Journal of Indian Society of Pedodontics and Preventive Dentistry
Journal of Indian Society of Pedodontics and Preventive Dentistry
                                                   Official journal of the Indian Society of Pedodontics and Preventive Dentistry                           
Year : 2007  |  Volume : 25  |  Issue : 1  |  Page : 49--51

Reactivation of trigeminal neuralgia following distraction osteogenesis in an 8-year-old child: Report of a unique case


M Ramanathan1, Anantanarayanan A Parameshwaran2, N Jayakumar2, AM Raghaviah2,  
1 Department of Cleft and Craniofacial Surgery, Meenakshi Ammal Dental College and Hospital, Chennai, India
2 Department of Oral and Maxillofacial Surgery, Meenakshi Ammal Dental College and Hospital, Chennai, India

Correspondence Address:
N Jayakumar
1, 5th Street, Dr. Subbrayan Nagar, Kodambakkam, Chennai - 600 024
India

Abstract

Trigeminal neuralgia is extremely rare in children. No concrete treatment protocols seem to be available for management of this condition in the pediatric population. Although trigeminal neuralgia may achieve remission, the possibility of reactivation of a hitherto quiescent condition cannot be ruled out. We present a case of pediatric trigeminal neuralgia following distraction osteogenesis of the mandible.



How to cite this article:
Ramanathan M, Parameshwaran AA, Jayakumar N, Raghaviah A M. Reactivation of trigeminal neuralgia following distraction osteogenesis in an 8-year-old child: Report of a unique case.J Indian Soc Pedod Prev Dent 2007;25:49-51


How to cite this URL:
Ramanathan M, Parameshwaran AA, Jayakumar N, Raghaviah A M. Reactivation of trigeminal neuralgia following distraction osteogenesis in an 8-year-old child: Report of a unique case. J Indian Soc Pedod Prev Dent [serial online] 2007 [cited 2019 Dec 15 ];25:49-51
Available from: http://www.jisppd.com/text.asp?2007/25/1/49/31992


Full Text

 Introduction



Manifestation of trigeminal neuralgia in children is almost similar to that in adults but for certain aspects, making it clearly a challenge in pediatric cranio-facial practice. Specific features of pediatric neuralgia include scarcity of pain free episodes and an exaggerated debilitation leading to performance lack in essential activities. [1],[2] With regard to management, non-surgical methods have produced a varying degree of pain relief in children. [3] The inherent side effects of drugs used in trigeminal neuralgia have seldom been tolerated well by children. Nevertheless surgical options have their own disadvantages too.
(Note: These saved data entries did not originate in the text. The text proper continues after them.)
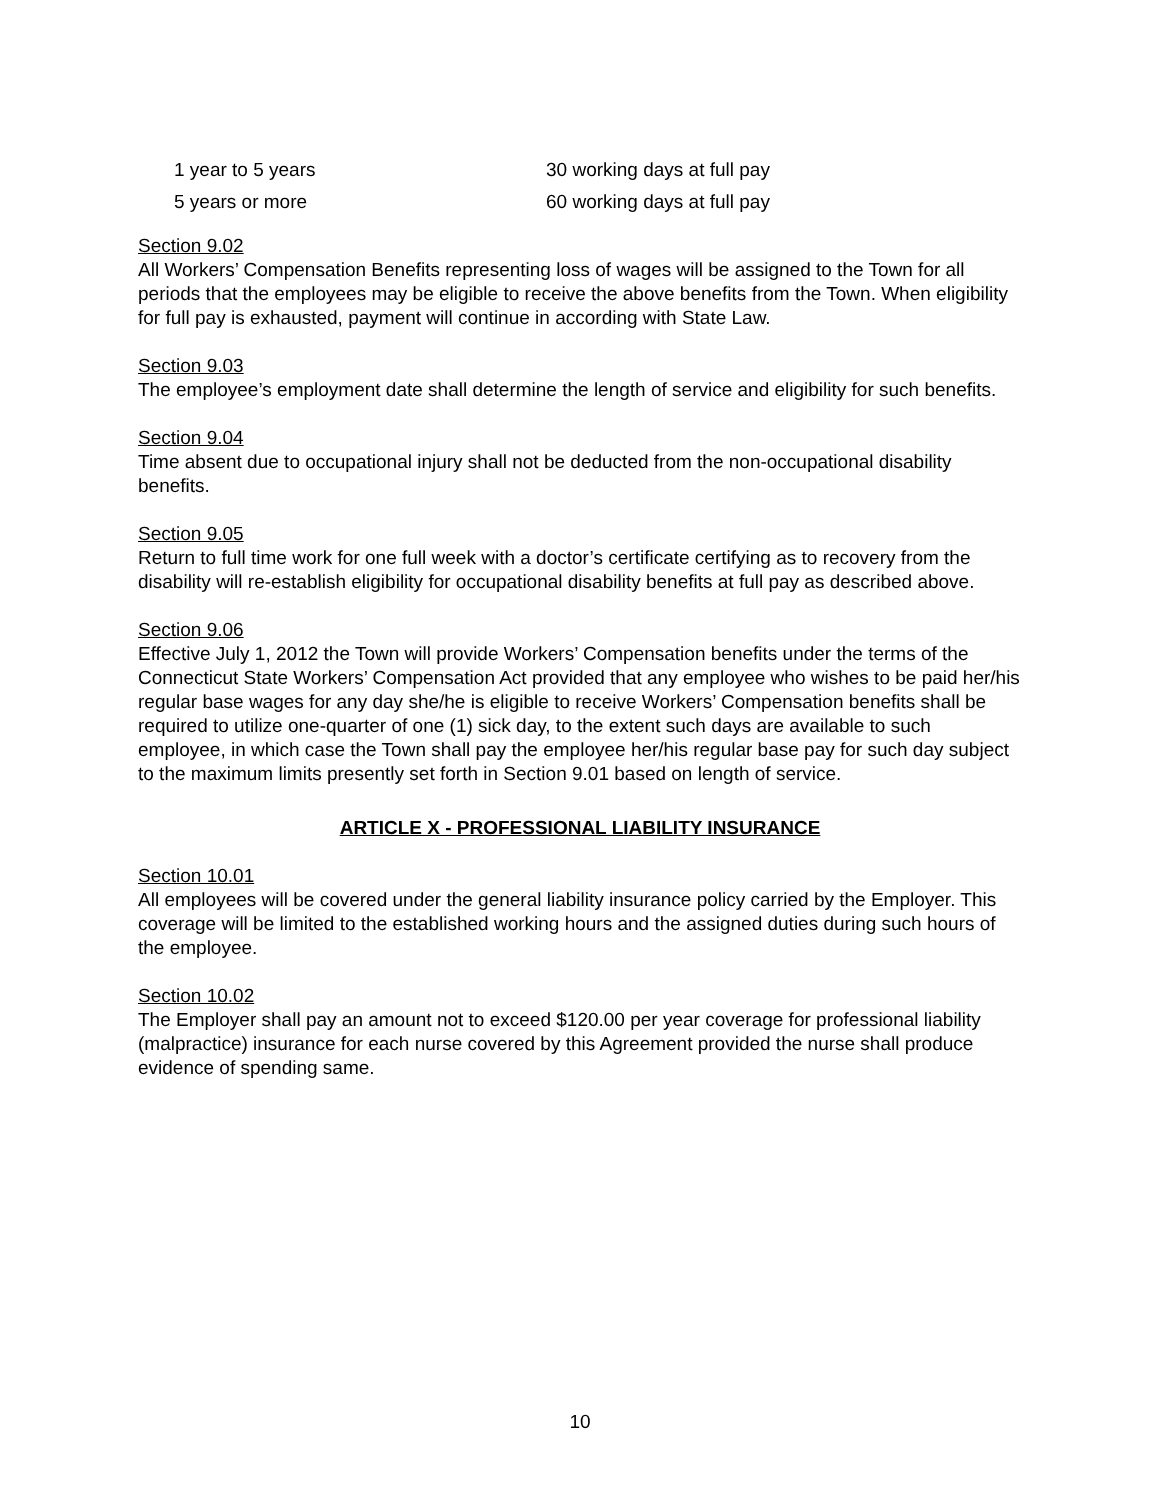| 1 year to 5 years | 30 working days at full pay |
| 5 years or more | 60 working days at full pay |
Section 9.02
All Workers’ Compensation Benefits representing loss of wages will be assigned to the Town for all periods that the employees may be eligible to receive the above benefits from the Town. When eligibility for full pay is exhausted, payment will continue in according with State Law.
Section 9.03
The employee’s employment date shall determine the length of service and eligibility for such benefits.
Section 9.04
Time absent due to occupational injury shall not be deducted from the non-occupational disability benefits.
Section 9.05
Return to full time work for one full week with a doctor’s certificate certifying as to recovery from the disability will re-establish eligibility for occupational disability benefits at full pay as described above.
Section 9.06
Effective July 1, 2012 the Town will provide Workers’ Compensation benefits under the terms of the Connecticut State Workers’ Compensation Act provided that any employee who wishes to be paid her/his regular base wages for any day she/he is eligible to receive Workers’ Compensation benefits shall be required to utilize one-quarter of one (1) sick day, to the extent such days are available to such employee, in which case the Town shall pay the employee her/his regular base pay for such day subject to the maximum limits presently set forth in Section 9.01 based on length of service.
ARTICLE X - PROFESSIONAL LIABILITY INSURANCE
Section 10.01
All employees will be covered under the general liability insurance policy carried by the Employer. This coverage will be limited to the established working hours and the assigned duties during such hours of the employee.
Section 10.02
The Employer shall pay an amount not to exceed $120.00 per year coverage for professional liability (malpractice) insurance for each nurse covered by this Agreement provided the nurse shall produce evidence of spending same.
10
Microvascular decompression is a more complex surgery to be performed in children than in adults because of the involvement of varying number of vessels. [4],[5],[6] Children also seem to take a longer time to recover following the procedure. [6],[7] The most favored gamma knife surgery needs well-defined indications to perform in children considering the amount of radiation. [8],[9] Also the inherent complications following glycerol rhizotomies like facial and corneal sensory loss, keratitis, trigeminal motor weakness, reactive meningitis, narrowing of the cerebrospinal cistern should also be considered before opting for the procedure. Some authors advocate use of peripheral glycerol injections as a safe procedure with minimal side effects in children. [10],[11],[12]

 Case Report



An 8-year-old female reported to the Department of Cleft and Cranio-facial surgery, Meenakshi Ammal Dental College and Hospital, Chennai, India with a complaint of facial disfigurement. Patient presented with a gross asymmetry in the form of a unilateral maxillo-mandibular hypoplasia on the right side. History revealed an episode of vesicular lesions on the affected side with associated fever at her 5 th year of life. These episodes were apparently self-limiting. The parents noticed significant growth retardation following this event.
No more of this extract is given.